How to Get in Shape for Your Best On-Snow Experience

How to Get in Shape for Your Best On-Snow Experience
1/21/2014
Updated:
1/20/2014

With the lifts already turning, time is tight for a physical overhaul or a brand new workout program, but every minute you spend being active before you hit the slopes can go a long way toward enhancing your fun—while also helping you enjoy a long, injury-free season.

With that in mind, I asked three experienced ski and snowboard instructors what they do to stay in shape for winter. Here’s what they said:

Stay Active

“I have one goal every year, and that’s to still be riding at the end of the season,” said Mark “Spike” Eisenman, manager of the Beaver Creek Ski & Snowboard School Snowboard Programs in Avon, Colo. “Being in shape is key to enjoying the season.”

For people who don’t have time to commit to a full-scale workout program, Eisenman recommends that they do some exercise everyday. Whether it’s skateboarding or just going for a walk in the woods, make sure to do something every day, even if it doesn’t get you huffing and sweating.

Don’t be that stagnant person who plays golf or runs once a week then drinks and eats out all weekend. Whatever you do, you have to do it more often.

On the flip side, once you do get a regular routine, be sure and schedule a couple rest days in. Eisenman said, “The older I get, the more I realize I also need to schedule recovery time.”

Get Outside

Scott McGee recommends that ski and snowboard enthusiasts spend as much time outside as possible, enjoying nature no matter what the weather conditions. McGee is the director of the mountain sports school at Snow King Mountain Resort in Jackson, Wyo.

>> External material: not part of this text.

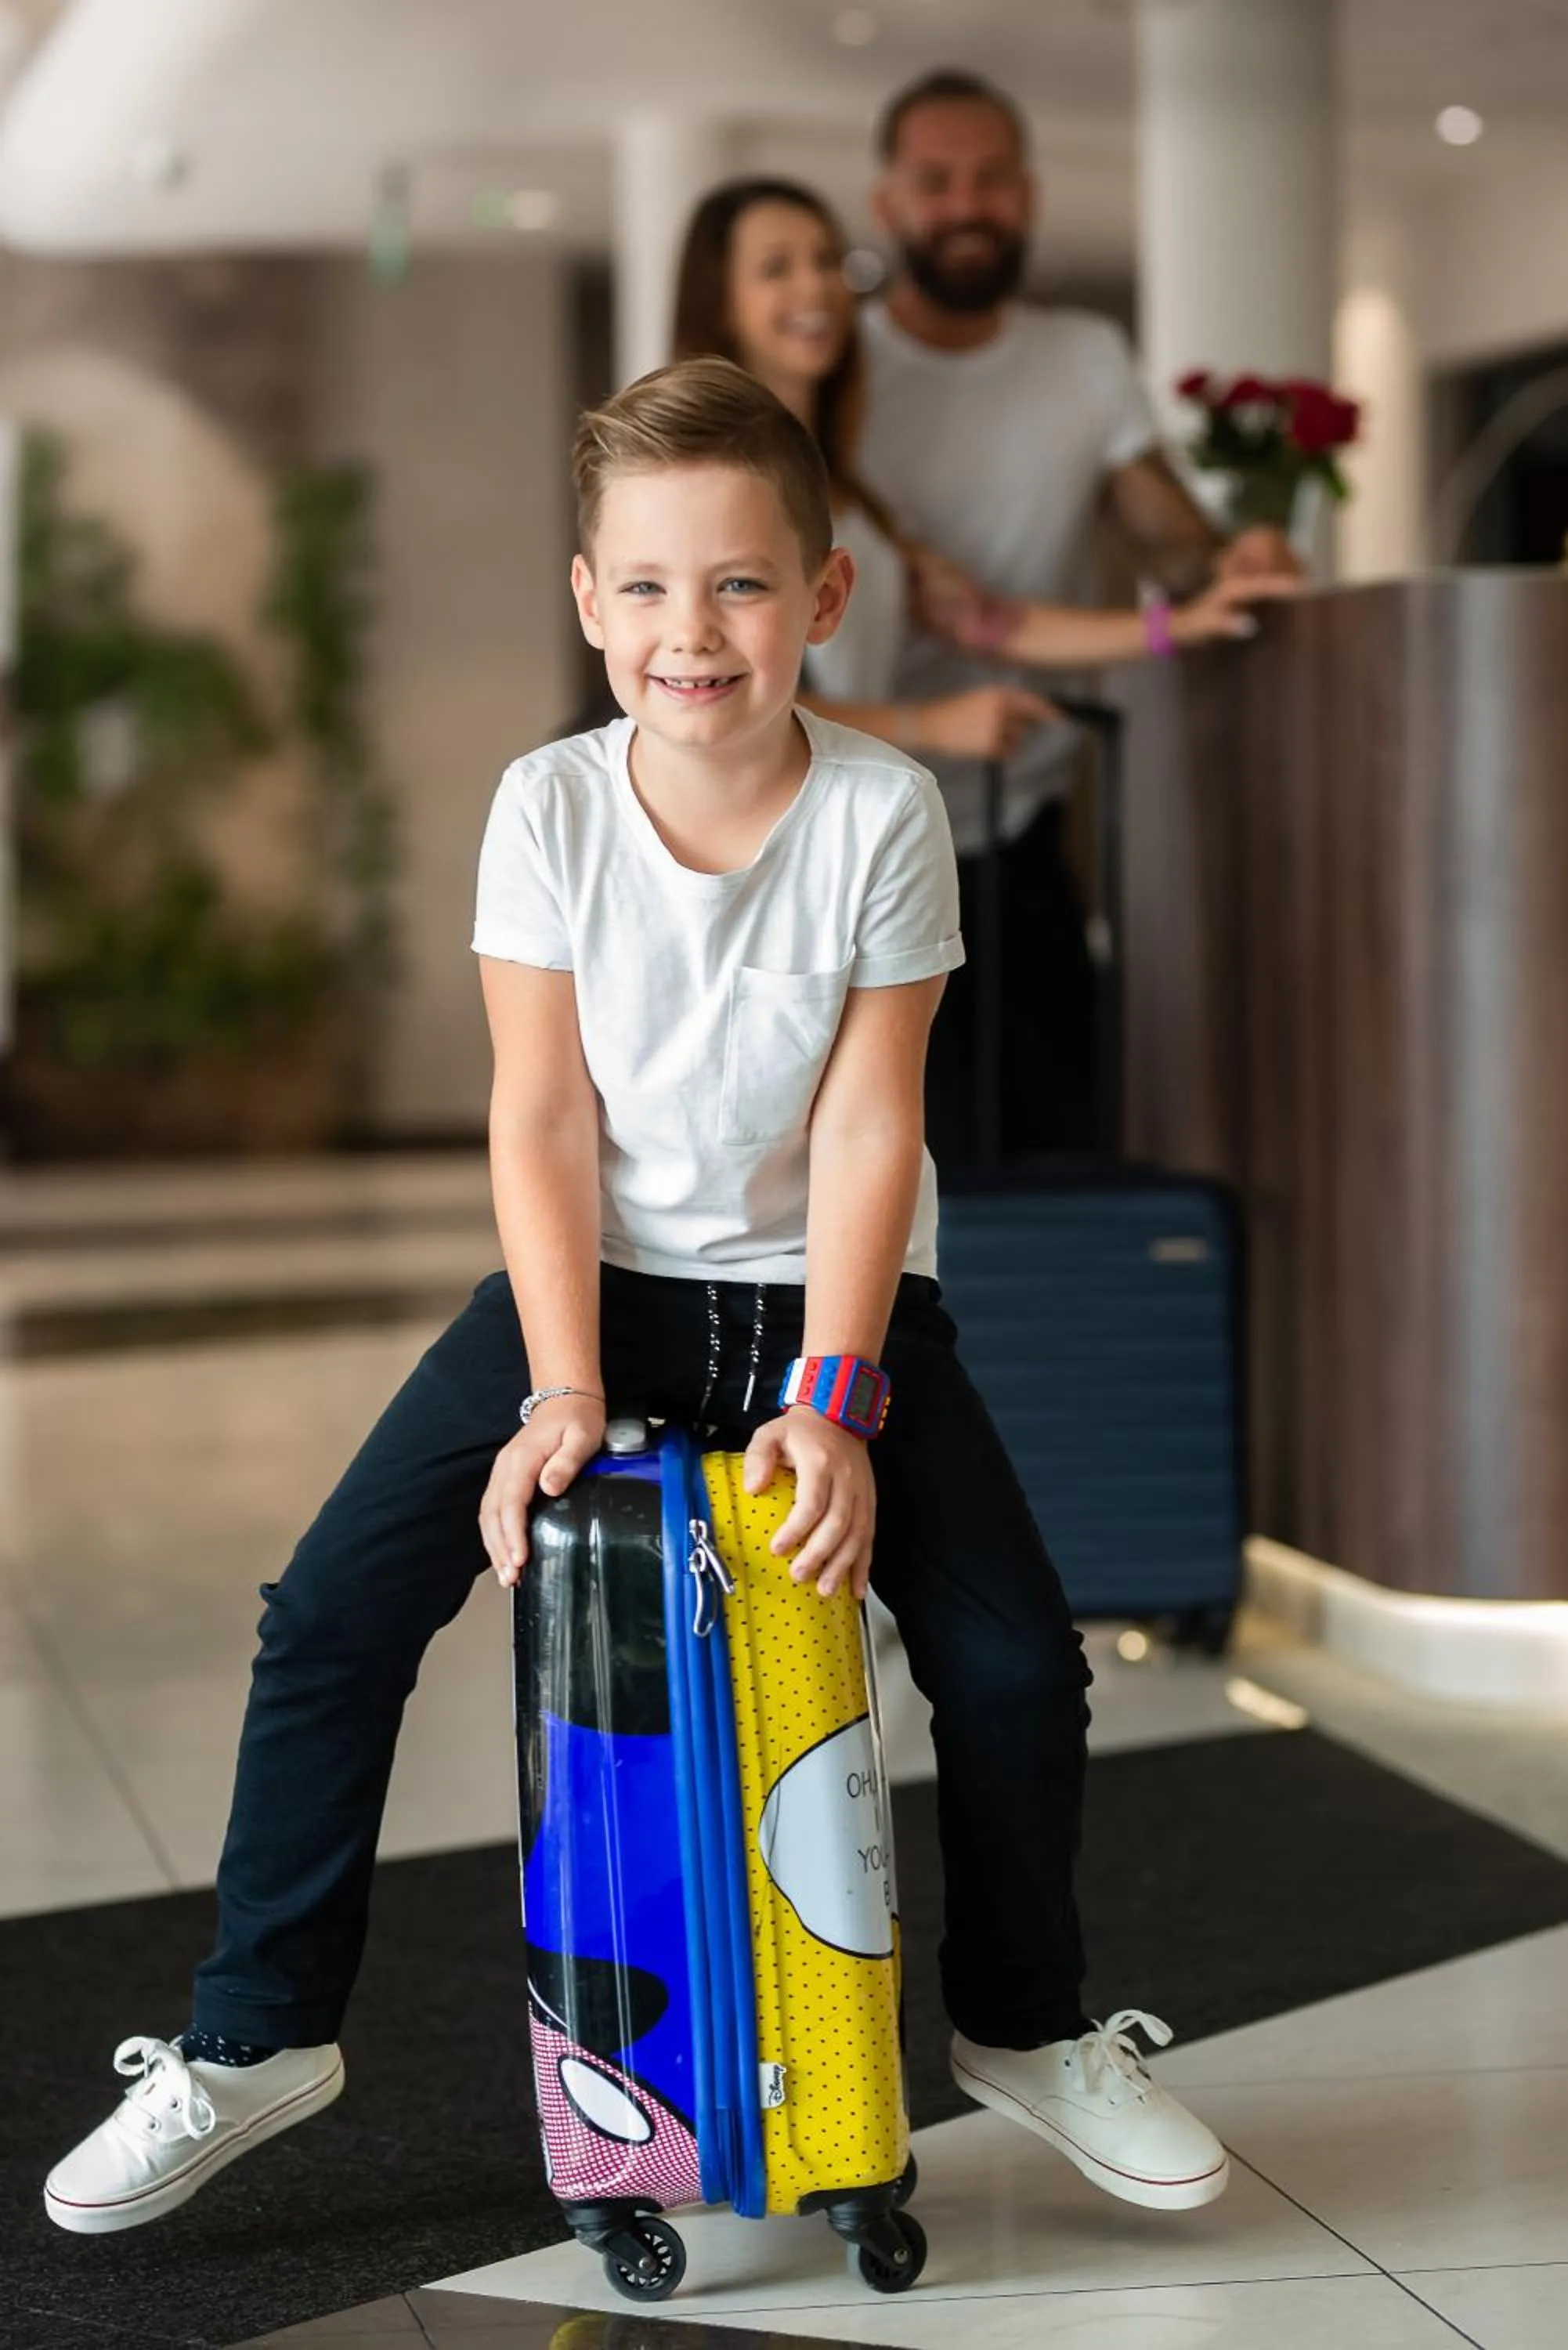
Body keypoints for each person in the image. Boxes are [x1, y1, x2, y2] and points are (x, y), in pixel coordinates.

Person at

“Having fun ways to ‘play at skiing,’ whatever the time of year, will keep your head in the game and reinforce movement patterns that you want to keep, and that will strengthen you in sport-specific ways,” he said.

Go Skipping

This simple, playful movement is great for dynamic balance and plyometric power training. Short steps, without excessive ‘spring,’ are a great way to start. You can work your way up to a more ‘bounding’ version of skipping, with longer strides and more ‘boing.’ Start with 3 sets of 30 seconds, with 1 minute rests between, and work up to 5 sets of 1 minute, again with rest in between.

Biking

Exercise your balance, agility, and visual and edging skills with this fun bike exercise. Safety first, though—make sure you’re on a low- or no-traffic stretch of pavement with a downhill, good brakes, and a helmet. Let the dashed lines on the pavement become ‘gates’ that you try to roll over in a regular pattern.

Inline Skating

It’s a great cross training for balance, agility, and strength, not to mention visual, pressuring, and edging skills as well. Again, on a ‘safe’ stretch of pavement, and ideally with knee, elbow, wristpads, and a helmet, look for a level surface or very slight downhill with a good runout. Parking space marking lines can make great ‘gates.’ Focus on equal edge angles between inside and outside leg, and simultaneous edge change.

Go All In

“Having a training partner is a great way to stay on task with any training program,” said Chris Fellows, co-owner of the North American Ski Training Center in Truckee, California, and author of the book “Total Skiing.”

Fellows stays in shape for skiing all year and has these workout tips for anyone looking to have a breakthrough ski and snowboard season.

Commit

Make a promise to yourself that you will complete your exercise cycle of at least three weeks without excuses.

Focus on Legs and Core

Learning how to move effectively indoors with greater intensity will translate to deeper reserves when challenged on the hill.

Balance Between all Four Quarters of Your Body

Develop a symmetrical body by matching upper and lower body exercises as well left and right side exercises.

Eat Superfoods

Fuel your engine with foods high in nutrients for maximum energy, including blueberries, spinach, fish, almonds, peppers, quinoa, oats, ginger, and green tea. Pros know that highly commercialized foods will sidetrack your training and clog your motor.

Power Up Your Cardio

Get aerobically winded everyday for at least 10—15 minutes. Remember to include anaerobic intervals twice a week. Running stairs in your office building, briskly walking your dog up a steep hill, or grinding it out in the top gears of your mountain bike can all make your heart power up to a level that builds your aerobic base.

Peter Kray is a snow sports journalist and author. He lives in Santa Fe, New Mexico, where he can been seen ripping down the slopes of Santa Fe Ski Basin when he’s not writing.